How to complete this task – In the records below, find the line holding "- metal assembly fixture" and the line holding "x right, y down, z forward, in". Set down both, with every line between them, exactly.

Data section –
╔══

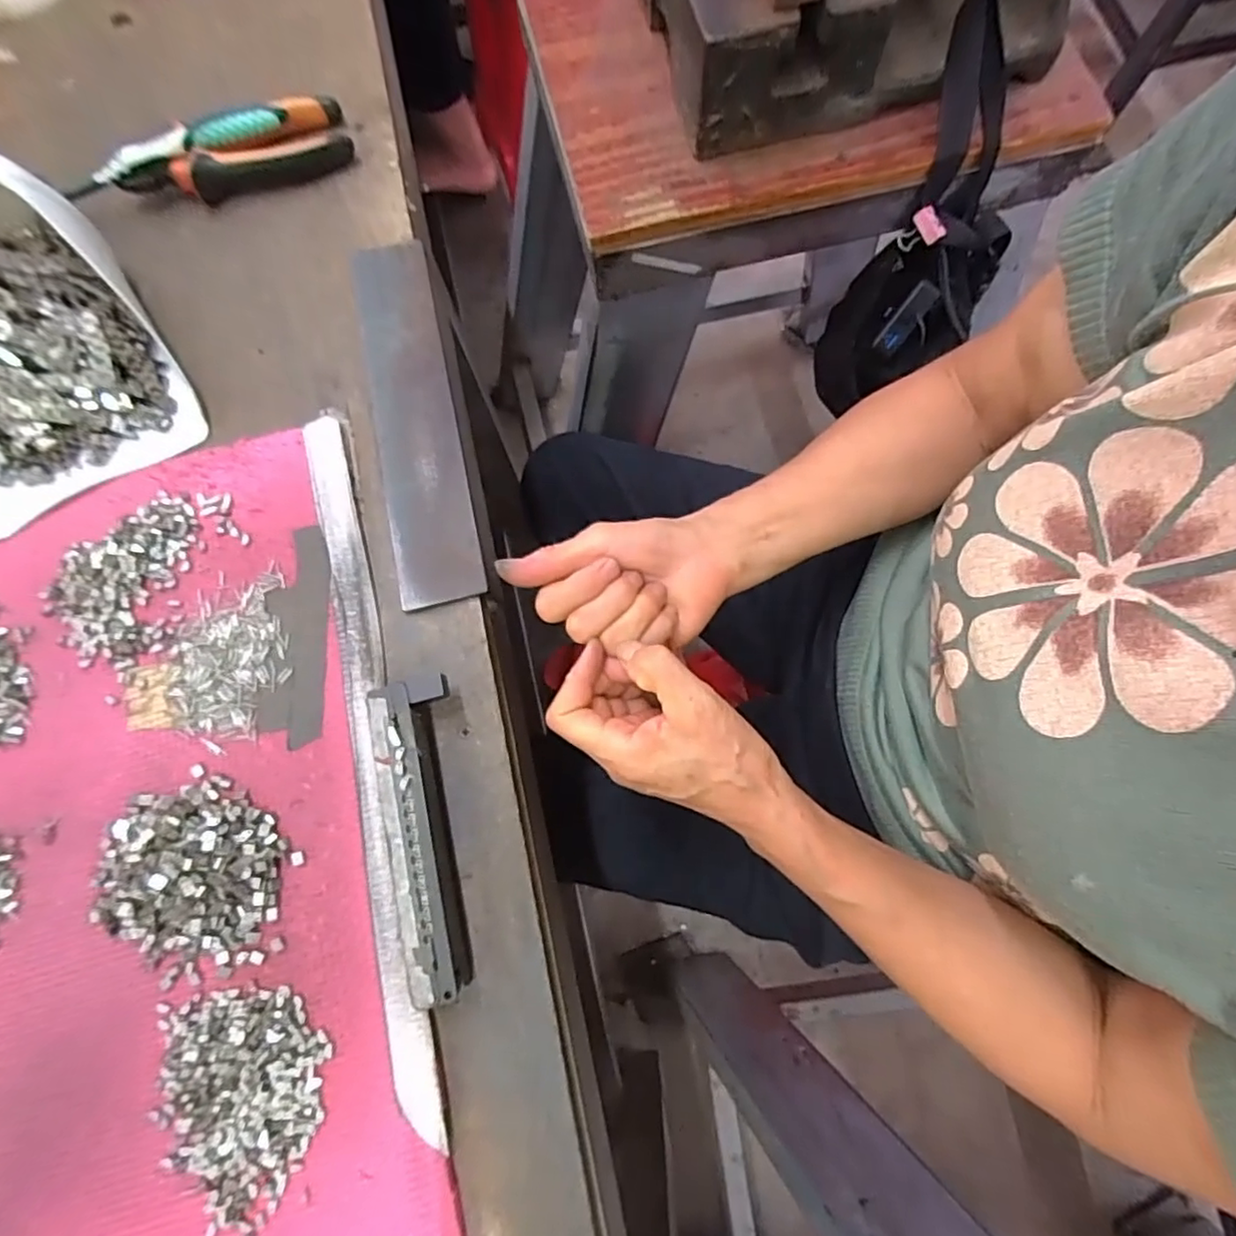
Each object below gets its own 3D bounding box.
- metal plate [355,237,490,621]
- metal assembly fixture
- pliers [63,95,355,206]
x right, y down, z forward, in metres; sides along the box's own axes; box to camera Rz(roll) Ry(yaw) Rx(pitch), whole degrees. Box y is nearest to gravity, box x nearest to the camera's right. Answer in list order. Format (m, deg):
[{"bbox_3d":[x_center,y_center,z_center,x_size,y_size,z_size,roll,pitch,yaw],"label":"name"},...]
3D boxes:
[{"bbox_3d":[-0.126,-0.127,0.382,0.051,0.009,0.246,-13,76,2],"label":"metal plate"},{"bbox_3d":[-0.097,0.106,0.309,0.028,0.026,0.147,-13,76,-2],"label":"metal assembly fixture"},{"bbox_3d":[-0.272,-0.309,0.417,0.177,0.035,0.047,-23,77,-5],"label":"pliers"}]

╚══
╔══

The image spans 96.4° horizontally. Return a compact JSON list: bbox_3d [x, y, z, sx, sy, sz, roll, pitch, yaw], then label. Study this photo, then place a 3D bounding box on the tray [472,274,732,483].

╚══
╔══

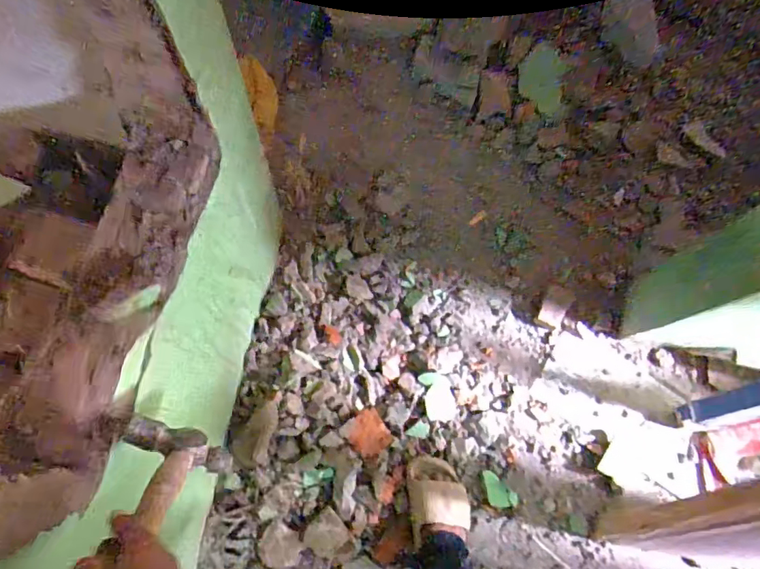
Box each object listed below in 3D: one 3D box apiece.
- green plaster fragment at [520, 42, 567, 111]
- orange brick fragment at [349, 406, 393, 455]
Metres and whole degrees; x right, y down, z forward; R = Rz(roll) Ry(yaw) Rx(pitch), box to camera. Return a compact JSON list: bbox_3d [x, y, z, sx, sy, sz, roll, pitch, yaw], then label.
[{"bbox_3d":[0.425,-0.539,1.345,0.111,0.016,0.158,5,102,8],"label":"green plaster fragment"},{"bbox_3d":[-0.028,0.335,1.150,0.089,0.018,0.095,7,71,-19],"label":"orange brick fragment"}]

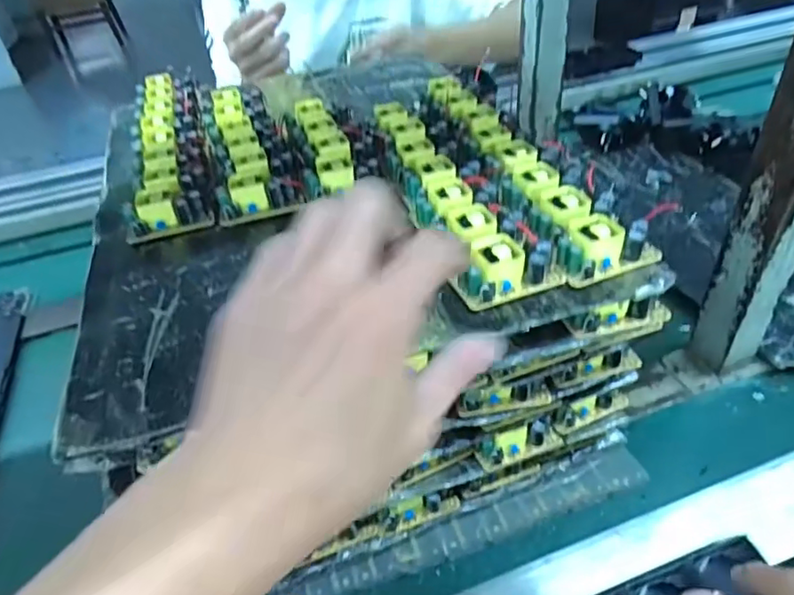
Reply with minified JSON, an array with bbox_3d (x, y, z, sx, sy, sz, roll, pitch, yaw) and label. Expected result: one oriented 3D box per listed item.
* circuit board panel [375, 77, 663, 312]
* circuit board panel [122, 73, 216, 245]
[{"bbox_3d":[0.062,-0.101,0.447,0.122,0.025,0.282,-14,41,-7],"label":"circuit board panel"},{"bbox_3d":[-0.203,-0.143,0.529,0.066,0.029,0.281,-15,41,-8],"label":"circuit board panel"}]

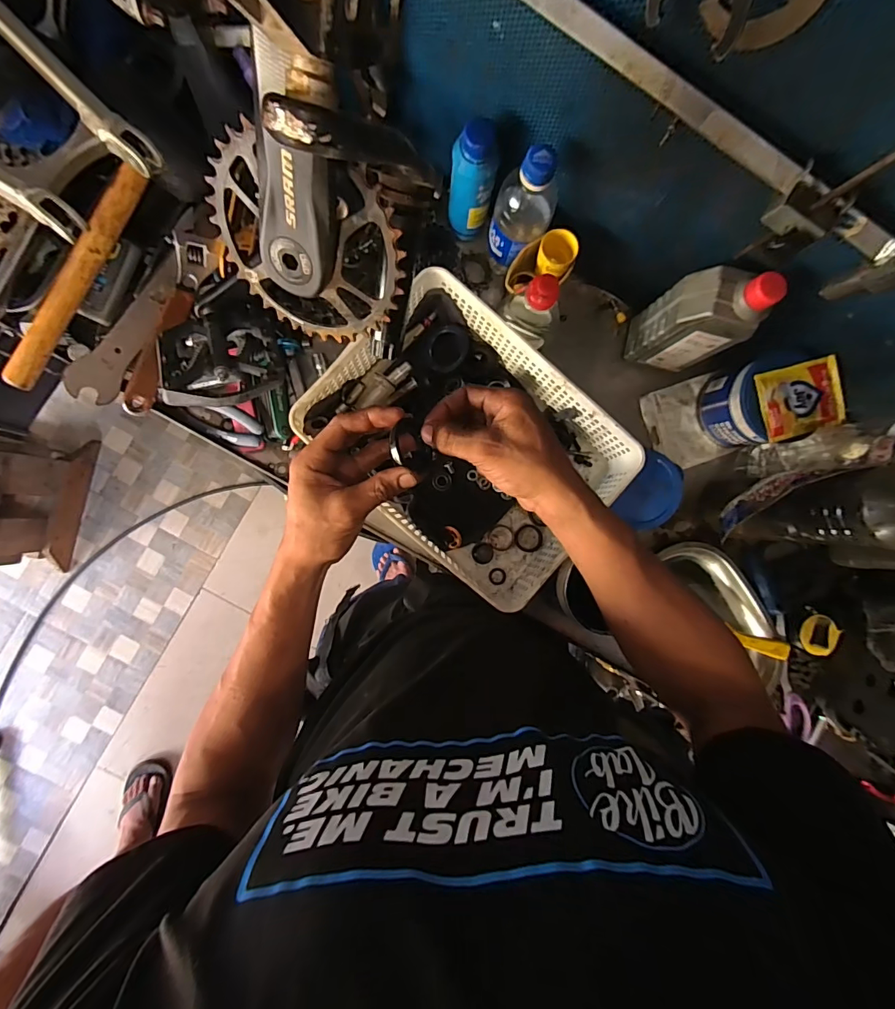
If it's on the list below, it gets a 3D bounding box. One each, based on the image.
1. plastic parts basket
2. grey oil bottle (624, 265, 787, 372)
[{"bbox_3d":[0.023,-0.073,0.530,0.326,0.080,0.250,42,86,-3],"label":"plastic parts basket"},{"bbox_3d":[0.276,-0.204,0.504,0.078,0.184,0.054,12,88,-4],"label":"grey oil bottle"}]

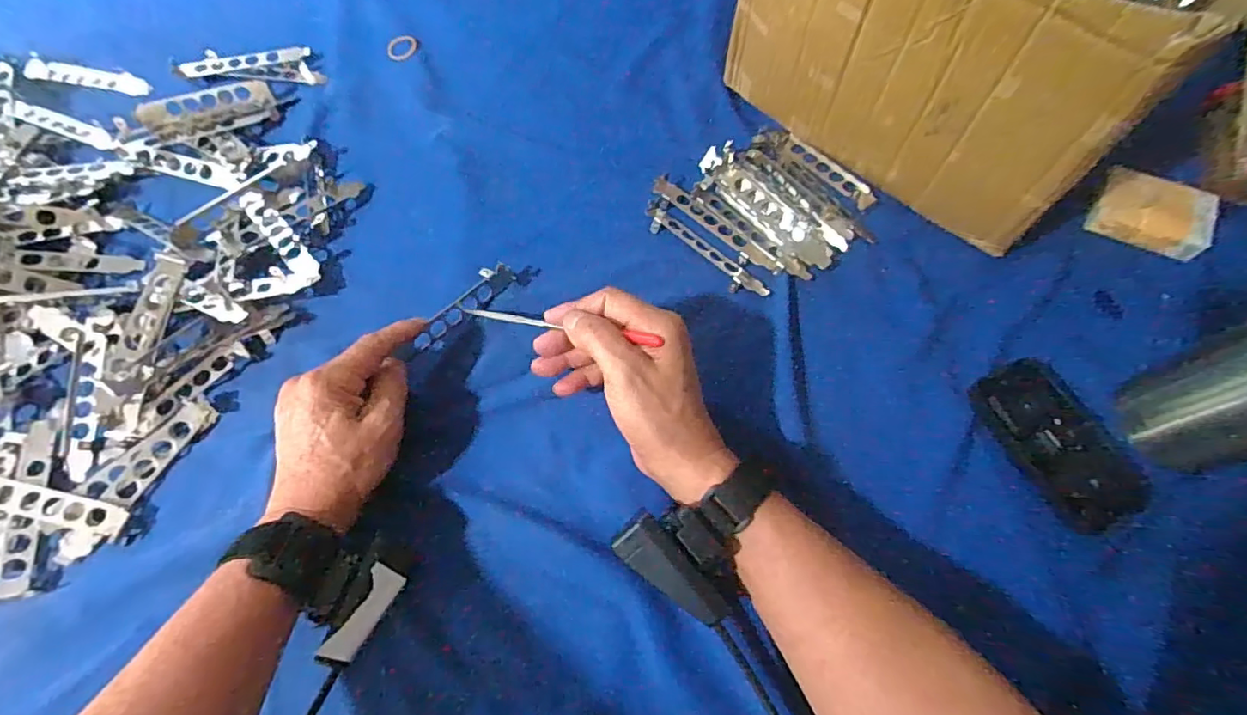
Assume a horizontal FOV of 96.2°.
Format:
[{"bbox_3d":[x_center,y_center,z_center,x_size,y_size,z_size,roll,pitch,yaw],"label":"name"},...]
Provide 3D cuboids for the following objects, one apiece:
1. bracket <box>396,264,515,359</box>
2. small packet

╚══

Response –
- metal assembly fixture
- pliers [63,95,355,206]
x right, y down, z forward, in metres; sides along the box's own axes; box to camera Rz(roll) Ry(yaw) Rx(pitch), whole degrees. Box y is nearest to gravity, box x nearest to the camera's right. Answer in list order. Format (m, deg):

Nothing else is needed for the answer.